De notre correspondant
Paris,
10 mars 2025. Le ministre de l’éducation a présidé hier une réunion
stratégique sur l’avenir de l’enseignement supérieur français faisant suite à
des mises en garde alarmantes d’intellectuels parues dans la presse.
Depuis la fin des années 10 on a assisté à
un mouvement de rationalisation, de
« révolution culturelle », de l’enseignement supérieur sans
précédent : création des communautés d’université, suppression pure et simple des classes préparatoires suite à l’absorption des grandes écoles dans des consortiums d’université,
intégration des anciens IUT dans
les collèges universitaires comme filières réservées aux titulaires de bacs professionnels. Ce grand mouvement d’harmonisation a été mené, à
l’époque, pour lutter contre les inégalités et, parallèlement, rehausser le
niveau de nos universités.
Les filières sélectives ont été supprimées
pour lutter contre la reproduction sociale des élites.
L’idée était simple : en finir avec un
système « à deux vitesses » prétendument responsable du blocage de
l’ascenseur social, réorienter les talents vers les carrières académiques et
industrielles et rendre nos
universités attractives. En
homogénéisant l’enseignement supérieur français, piloté de manière centralisée par un ministère qui se voulait
stratège, on imaginait qu’il pourrait rivaliser avec ses homologues prestigieux
de la scène internationale.
Curieusement, on est en train de vivre une
expérience qui ressemble largement plus à celle des pays en développement. Plusieurs
évolutions récentes sont inquiétantes. La disparition des filières sélectives,
décidée en 2014, a d’abord
provoqué la fuite de bon nombre
d’étudiants issus des « classes moyennes » et supérieures vers
les, excellentes, mais onéreuses,
universités de Suisse, du Royaume Uni, du Canada et des Etats Unis. Ensuite, à partir de 2018, des filiales
d’institutions prestigieuses se sont installées en France : le MIT a
racheté la partie Est du Campus de Saclay déserté, Caltech a monté une filiale
à Grenoble et Stanford est sur le point de s’installer à Sophia Antipolis. Même si ces
institutions proposent des systèmes de bourses et d’avances sur salaire,
financées par des fondations industrielles, cela ne concerne qu'un tout petit
nombre de jeunes qui n’ont pas les moyens de payer (cher) leurs études.
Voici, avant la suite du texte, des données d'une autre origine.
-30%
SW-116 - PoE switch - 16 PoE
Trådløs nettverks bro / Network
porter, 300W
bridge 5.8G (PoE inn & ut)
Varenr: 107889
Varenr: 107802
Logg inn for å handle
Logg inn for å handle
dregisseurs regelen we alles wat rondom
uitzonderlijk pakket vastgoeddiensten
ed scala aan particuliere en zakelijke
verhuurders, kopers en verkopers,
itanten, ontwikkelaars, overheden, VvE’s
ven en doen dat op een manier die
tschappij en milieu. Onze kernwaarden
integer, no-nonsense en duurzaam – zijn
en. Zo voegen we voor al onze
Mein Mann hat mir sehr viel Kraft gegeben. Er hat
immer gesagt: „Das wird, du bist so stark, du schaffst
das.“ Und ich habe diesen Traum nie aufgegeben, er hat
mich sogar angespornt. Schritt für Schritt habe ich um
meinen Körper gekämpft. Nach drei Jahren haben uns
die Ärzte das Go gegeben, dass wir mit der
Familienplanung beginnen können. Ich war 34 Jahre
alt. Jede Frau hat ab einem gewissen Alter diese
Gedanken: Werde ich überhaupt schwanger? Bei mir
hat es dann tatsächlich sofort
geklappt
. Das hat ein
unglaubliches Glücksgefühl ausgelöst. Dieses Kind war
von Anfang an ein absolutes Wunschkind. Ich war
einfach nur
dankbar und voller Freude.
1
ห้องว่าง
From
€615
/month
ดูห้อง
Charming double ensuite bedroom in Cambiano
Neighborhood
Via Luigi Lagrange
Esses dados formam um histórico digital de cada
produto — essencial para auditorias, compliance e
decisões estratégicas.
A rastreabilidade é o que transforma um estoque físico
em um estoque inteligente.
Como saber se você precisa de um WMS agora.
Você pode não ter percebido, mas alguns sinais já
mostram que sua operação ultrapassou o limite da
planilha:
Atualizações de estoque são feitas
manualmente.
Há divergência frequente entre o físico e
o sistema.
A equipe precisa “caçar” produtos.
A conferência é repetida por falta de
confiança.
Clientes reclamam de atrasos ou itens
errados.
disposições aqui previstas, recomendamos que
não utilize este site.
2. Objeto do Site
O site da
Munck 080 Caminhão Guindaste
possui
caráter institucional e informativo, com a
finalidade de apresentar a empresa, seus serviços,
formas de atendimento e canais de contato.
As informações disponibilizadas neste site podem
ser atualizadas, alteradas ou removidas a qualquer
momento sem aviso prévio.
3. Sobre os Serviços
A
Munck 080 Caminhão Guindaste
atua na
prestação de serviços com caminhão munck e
Parallèlement, un nombre non négligeable de talents français,
professeurs, chercheurs, mais aussi ingénieurs ou managers, maintenant assez largement formés à
l’étranger, n’ont aucun intérêt à rentrer en France où ils trouvent difficilement
des postes correspondant à leur niveau. Ironie du sort, la dernière médaille
Fields a été attribuée à un Français expatrié à l’issue de sa terminale au
Lycée Henri IV en 2014 !
L’Université Française vit, à une échelle
autrement plus grave, le même drame que l’enseignement secondaire : le
privé, d’ailleurs souvent excellent,
s’est engouffré sur la partie « solvable » du marché de
l’éducation. Le système public est
encore plus dans l’incapacité de faire fonctionner l’ascenseur social et
l’université publique française encore plus pauvre ! Le pourcentage
d’étudiants de l’université publique issus des milieux favorisés est
historiquement bas : la ségrégation sociale est à son apogée. Même si la
recherche tient encore le coup, elle commence à pâtir du vieillissement de ses
effectifs faute de pouvoir recruter des jeunes talents.
Les conclusions de la réunion sont restées
confidentielles. Selon certains, on s’achemine vers des solutions assez
radicales : taxation des familles envoyant leurs enfants à l’étranger, et
affirmation du monopole de l’université par interdiction des filiales
d’institutions étrangères, et plus généralement des institutions privées.